--- Provided records Enclosed Below ---

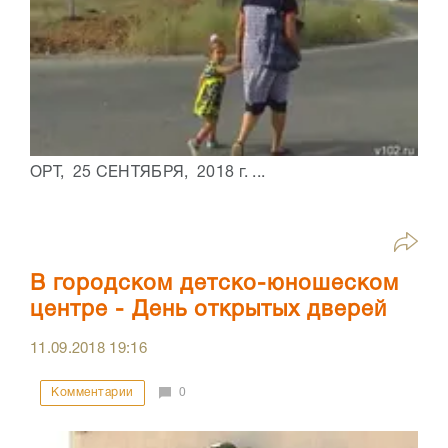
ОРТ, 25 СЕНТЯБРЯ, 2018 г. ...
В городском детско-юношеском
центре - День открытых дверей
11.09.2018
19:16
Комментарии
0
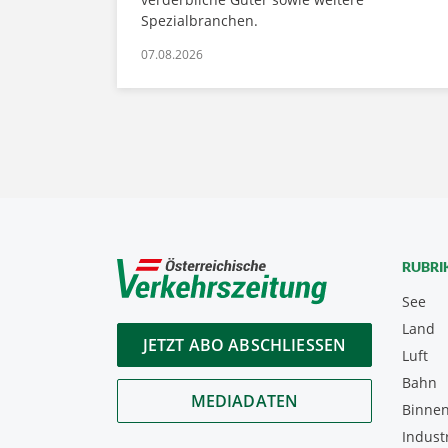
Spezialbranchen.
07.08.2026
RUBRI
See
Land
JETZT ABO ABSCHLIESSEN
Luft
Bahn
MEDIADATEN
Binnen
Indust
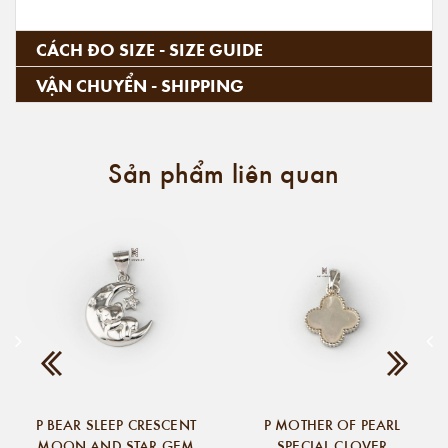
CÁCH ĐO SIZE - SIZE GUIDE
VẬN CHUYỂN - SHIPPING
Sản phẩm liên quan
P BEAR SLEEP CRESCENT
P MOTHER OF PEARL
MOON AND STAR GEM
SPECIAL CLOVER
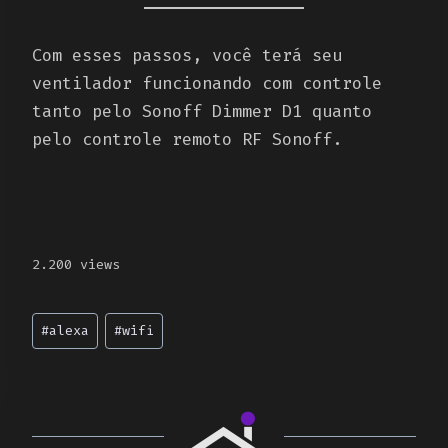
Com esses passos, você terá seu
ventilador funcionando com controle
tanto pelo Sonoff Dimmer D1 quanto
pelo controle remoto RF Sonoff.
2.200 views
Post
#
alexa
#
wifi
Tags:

--- End of Enclosed Provided records ---
--- Provided records Enclosed Below ---

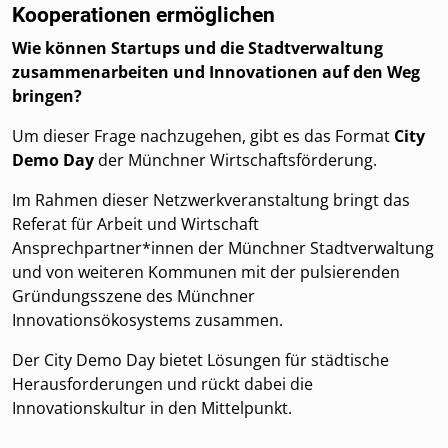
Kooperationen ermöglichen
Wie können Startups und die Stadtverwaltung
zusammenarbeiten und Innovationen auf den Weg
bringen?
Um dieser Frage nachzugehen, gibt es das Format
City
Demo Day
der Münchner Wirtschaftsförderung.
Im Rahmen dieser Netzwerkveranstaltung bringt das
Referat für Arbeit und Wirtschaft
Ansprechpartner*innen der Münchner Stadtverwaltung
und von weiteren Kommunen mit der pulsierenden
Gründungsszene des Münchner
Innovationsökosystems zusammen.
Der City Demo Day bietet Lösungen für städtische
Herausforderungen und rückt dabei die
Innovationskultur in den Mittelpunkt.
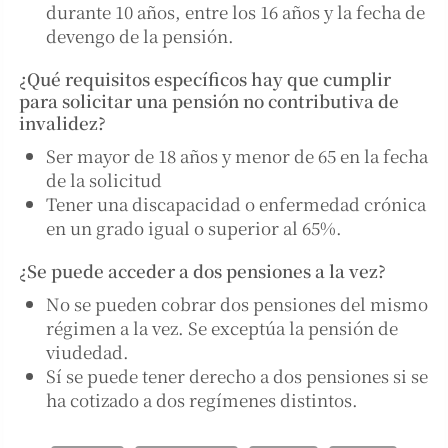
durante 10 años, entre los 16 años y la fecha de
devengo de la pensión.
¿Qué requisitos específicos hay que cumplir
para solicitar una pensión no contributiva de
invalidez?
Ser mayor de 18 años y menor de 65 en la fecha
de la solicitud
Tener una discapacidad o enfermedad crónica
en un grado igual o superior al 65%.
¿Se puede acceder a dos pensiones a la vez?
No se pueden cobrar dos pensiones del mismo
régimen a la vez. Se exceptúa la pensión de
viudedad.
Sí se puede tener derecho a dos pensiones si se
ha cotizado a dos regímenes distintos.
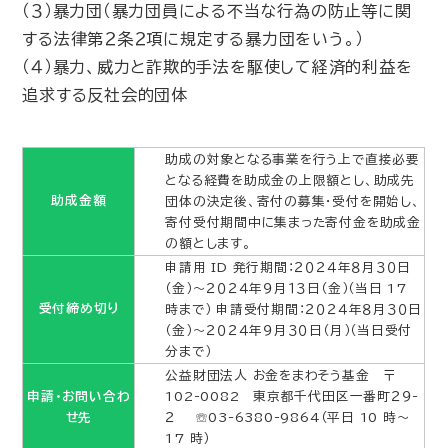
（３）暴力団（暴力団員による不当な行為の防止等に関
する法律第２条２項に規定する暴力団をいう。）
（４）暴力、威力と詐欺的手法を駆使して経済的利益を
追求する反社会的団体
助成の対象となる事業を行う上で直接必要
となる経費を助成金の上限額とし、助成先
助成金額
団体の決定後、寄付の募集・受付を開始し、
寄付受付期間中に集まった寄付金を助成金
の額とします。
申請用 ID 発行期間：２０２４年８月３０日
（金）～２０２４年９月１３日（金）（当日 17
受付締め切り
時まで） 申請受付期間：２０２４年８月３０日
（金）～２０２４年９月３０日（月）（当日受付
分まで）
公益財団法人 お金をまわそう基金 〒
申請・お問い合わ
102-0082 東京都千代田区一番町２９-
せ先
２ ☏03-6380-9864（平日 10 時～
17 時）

--- End of Enclosed Provided records ---

**Directions for this task:** Copy out the lines from Block 1 word for word, beginning with the line that contains "ОРТ, 25 СЕНТЯБРЯ, 2018 г. ..." and continuing through the line that contains "SPECIAL CLOVER". Omit the pictures from your answer.

**Solved problem:**
ОРТ, 25 СЕНТЯБРЯ, 2018 г. ...
В городском детско-юношеском
центре - День открытых дверей
11.09.2018
19:16
Комментарии
0
Spezialbranchen.
07.08.2026
RUBRI
See
Land
JETZT ABO ABSCHLIESSEN
Luft
Bahn
MEDIADATEN
Binnen
Indust
CÁCH ĐO SIZE - SIZE GUIDE
VẬN CHUYỂN - SHIPPING
Sản phẩm liên quan
P BEAR SLEEP CRESCENT
P MOTHER OF PEARL
MOON AND STAR GEM
SPECIAL CLOVER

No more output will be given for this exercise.